By Mark Nickel  |  September 9, 2009  |  Email to a friend

James Hays has a goal that sounds relatively straightforward and can be simply stated: He wants computers to understand our world as well as we do.

Teaching a machine how to derive meaning from visual information is an almost impossibly complex task; the demands on machine memory are far beyond daunting. Yet it is a task any human toddler can easily master.

“Children are amazingly good at generalizing,” Hays said. “They see one quadruped that’s furry and they can generalize about dogs even though dogs come in all sizes and shapes. That’s way beyond computational capacity right now.”

Computers are increasingly able to decipher elements of our visual world. They recognize boundaries, geometric patterns, colors, textures. Given a sufficiently large database of images to sift through and compare — think tens of millions of amateur photographs from Flickr or Facebook — a computer can coarsely group what it sees into visual object categories. But that is only a start.

“There are some good estimates that we encounter 30,000 visual object categories in our life,” he said, “but could machines generalize from smaller corpuses of data? Do we need these massively data-driven methods? I’m of the viewpoint that yes — image understanding is very memory-intensive. You can’t take shortcuts.” You can, however, study what works.

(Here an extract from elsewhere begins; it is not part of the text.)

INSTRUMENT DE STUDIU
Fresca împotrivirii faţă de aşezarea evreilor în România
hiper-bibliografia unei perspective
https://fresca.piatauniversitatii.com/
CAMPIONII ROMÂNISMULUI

“Looking at the best biological system for image understanding seems like an obvious thing to do when you’re developing artificial systems,” he said. “I’m not of the school that says you should try to recreate the brain to understand images, but the high-level insights and heuristics that the brain uses are probably transferable to the computational domain.”

Hays earned his bachelor’s degree at the Georgia Institute of Technology, summa cum laude, in 2003, and went on to earn his Ph.D. at Carnegie Mellon University last spring. He is currently in a postdoctoral program at the Massachusetts Institute of Technology and will begin his work at Brown in January 2010.

It was robotics — at least partly robotics — that drew him into computer science. Robots can be engineered to climb stairs, assist in delicate surgery, work in hazardous areas, simulate speech, vacuum floors, operate trains, weld autobodies — but their potential as interactive human assistants is limited by one major problem: Robots cannot understand the world and their place in it. Hays’s research on visual understanding may help define that key enabling technology, the best route to unlocking robotic potential.

“Robots are hobbled by the fact that they cannot understand the world. They’re kind of blind,” Hays said. “They have lots of other ways to interact with their surroundings — acoustics, range-finders, various sensors and so forth. But fundamentally, you need a robot to understand the world through the same methods we use.”

Hays is using computer graphics to get at that issue of equipping machines with a capacity to understand the world. There are colleagues at Brown who are working on that issue from other starting points, and Hays looks forward to collaborating with researchers in computer science, in engineering and in cognitive and linguistic sciences. He is one of the few researchers to use such an enormous visual database — those tens of millions of ordinary photographs — and he is eager to continue his memory-intensive approach in his work at Brown.

Where that might lead is anyone’s guess, but Hays expects to see dramatic progress on scene understanding in a matter of decades: “In my vision of the future, I want computer agents that are interacting with us and the world. It will be a massive economic and social change to have functional humanoids. It’s going to be one of the biggest changes of our society in the next 50 years, and I want to be part of it.”